Fin 2014, sous pression de la ministre fédérale de la Santé Maggie De Block qui menaçait de ne plus délivrer de numéros Inami aux jeunes médecins francophones, la Fédération Wallonie-Bruxelles avait consenti à contre-coeur à restaurer un filtre aux études de médecine organisé en fin de 1re bachelier.

Depuis lors, le bras-de-fer entre Jean-Claude Marcourt et Maggie De Block n’a pas faibli, cette dernière ayant annoncé de volonté de ne régulariser la délivrance des numéros Inami que lorsque le concours francophone aurait démontré sa pleine efficacité…

Contacté mardi soir, la cabinet De Block ne s’estimait pas visé par le Conseil d’Etat.

« Pour nous, le problème n’a rien à voir avec le fédéral, mais avec la manière dont le décision a été rédigée par le gouvernement de la Fédération Wallonie-Bruxelles ».
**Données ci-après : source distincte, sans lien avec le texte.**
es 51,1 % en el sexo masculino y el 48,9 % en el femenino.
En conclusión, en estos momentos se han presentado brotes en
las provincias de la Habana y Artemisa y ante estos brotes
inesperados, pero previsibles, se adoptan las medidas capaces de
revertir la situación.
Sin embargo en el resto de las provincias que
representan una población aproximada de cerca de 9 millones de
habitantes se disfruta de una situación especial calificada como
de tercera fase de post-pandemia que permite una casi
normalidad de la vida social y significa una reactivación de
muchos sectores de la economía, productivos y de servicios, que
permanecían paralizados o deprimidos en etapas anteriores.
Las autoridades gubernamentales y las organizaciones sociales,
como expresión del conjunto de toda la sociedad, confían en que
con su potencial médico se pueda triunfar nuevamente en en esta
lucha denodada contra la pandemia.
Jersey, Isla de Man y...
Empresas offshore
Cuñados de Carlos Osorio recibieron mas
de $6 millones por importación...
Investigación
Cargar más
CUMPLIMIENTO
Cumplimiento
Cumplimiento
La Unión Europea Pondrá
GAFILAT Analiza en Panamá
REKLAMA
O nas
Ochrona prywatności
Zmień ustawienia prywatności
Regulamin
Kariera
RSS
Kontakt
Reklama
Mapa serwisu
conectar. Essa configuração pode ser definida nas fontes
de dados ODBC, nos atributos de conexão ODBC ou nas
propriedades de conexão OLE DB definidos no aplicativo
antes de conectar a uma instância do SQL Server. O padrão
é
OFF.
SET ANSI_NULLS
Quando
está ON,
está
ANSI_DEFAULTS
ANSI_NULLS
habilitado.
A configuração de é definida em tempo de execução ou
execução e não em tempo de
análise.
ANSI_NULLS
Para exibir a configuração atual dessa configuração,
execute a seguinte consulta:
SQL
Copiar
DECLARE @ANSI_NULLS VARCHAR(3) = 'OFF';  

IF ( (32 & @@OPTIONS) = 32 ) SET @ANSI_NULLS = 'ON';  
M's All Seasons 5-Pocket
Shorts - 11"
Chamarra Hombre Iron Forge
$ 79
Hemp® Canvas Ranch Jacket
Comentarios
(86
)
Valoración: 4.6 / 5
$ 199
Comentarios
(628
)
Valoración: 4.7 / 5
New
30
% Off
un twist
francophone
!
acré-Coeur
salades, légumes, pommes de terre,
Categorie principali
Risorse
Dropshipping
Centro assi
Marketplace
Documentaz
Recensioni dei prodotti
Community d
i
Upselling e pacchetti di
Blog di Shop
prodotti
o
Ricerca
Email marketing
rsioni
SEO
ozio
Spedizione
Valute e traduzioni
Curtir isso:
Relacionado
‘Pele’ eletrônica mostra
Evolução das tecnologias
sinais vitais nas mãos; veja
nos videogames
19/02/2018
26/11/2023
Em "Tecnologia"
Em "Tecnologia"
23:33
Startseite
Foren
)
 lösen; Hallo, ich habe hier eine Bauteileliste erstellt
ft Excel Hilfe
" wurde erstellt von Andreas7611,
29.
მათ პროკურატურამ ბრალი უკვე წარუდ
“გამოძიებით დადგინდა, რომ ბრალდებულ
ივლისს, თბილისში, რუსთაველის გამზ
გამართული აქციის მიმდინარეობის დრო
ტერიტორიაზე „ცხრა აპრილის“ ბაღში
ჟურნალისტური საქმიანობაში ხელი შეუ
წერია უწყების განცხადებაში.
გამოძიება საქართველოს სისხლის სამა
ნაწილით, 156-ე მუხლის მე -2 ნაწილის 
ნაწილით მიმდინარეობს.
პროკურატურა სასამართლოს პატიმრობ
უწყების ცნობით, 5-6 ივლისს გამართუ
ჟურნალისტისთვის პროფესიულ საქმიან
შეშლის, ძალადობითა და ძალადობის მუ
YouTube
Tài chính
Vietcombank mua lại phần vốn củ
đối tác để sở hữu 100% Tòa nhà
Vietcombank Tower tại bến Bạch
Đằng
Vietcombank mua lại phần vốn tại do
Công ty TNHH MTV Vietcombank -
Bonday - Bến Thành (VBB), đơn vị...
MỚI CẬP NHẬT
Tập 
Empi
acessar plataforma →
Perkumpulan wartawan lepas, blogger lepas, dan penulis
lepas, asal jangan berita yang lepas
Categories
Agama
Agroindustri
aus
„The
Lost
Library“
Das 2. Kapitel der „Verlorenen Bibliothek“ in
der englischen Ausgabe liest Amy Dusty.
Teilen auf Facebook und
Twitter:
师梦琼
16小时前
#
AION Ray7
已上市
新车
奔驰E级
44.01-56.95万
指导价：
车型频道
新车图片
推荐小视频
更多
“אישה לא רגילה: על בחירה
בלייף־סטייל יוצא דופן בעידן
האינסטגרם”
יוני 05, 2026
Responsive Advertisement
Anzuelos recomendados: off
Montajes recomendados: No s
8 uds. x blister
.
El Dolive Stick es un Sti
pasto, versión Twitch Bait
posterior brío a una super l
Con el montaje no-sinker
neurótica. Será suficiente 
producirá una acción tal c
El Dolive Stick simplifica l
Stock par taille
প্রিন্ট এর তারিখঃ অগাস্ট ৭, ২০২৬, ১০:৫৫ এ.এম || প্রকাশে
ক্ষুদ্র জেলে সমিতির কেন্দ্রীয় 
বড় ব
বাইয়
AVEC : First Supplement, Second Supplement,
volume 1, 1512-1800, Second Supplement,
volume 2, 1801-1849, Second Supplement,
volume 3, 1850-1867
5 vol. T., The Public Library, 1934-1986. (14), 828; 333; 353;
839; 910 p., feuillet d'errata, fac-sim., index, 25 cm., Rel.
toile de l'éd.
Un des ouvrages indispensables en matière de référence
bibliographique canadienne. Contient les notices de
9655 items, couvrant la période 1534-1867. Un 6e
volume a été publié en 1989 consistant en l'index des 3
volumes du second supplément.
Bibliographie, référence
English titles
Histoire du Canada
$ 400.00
La Fédération des Etudiants Francophones satisfaite

La Fédération des Etudiants Francophones (FEF) se dit satisfaite de l’arrêt du Conseil d’Etat jugeant les quotas fédéraux illégaux. La FEF attend maintenant « des décisions courageuses et responsables » de la part de la ministre fédérale de la santé publique Maggie De Block (Open VLD) et du ministre de la Fédération Wallonie-Bruxelle pour l’Enseignement supérieur, Jean-Claude Marcourt (PS).

Le verdict est applaudi par la FEF qui « ne cesse de marteler que le contingentement fédéral aggrave la pénurie de médecins », indique la fédération dans un communiqué diffusé mardi soir. « La FEF rappelle qu’il est absurde de réduire l’accès à des études menant à un métier pourtant en pénurie en Fédération Wallonie-Bruxelles et récemment reconnu comme tel par le Forem! Plus d’une commune sur deux manque de généralistes et, d’ici dix ans, seuls la moitié des médecins retraités seront remplacés », peut-on lire dans le communiqué.

Les étudiants francophones souhaitent voir le système « réformé afin d’offrir des soins de santé de qualité accessible à tous ». Ils appellent Mme De Block à « supprimer le contingentement fédéral et à réfléchir à une planification alternative ».

« Il serait inacceptable de reporter la sélection sur les étudiants en cours de cursus aujourd’hui. Il est temps que les étudiants ne soient plus victimes d’un système qui est tout aussi injuste que dangereux pour nos soins de santé », conclut la réaction des étudiants.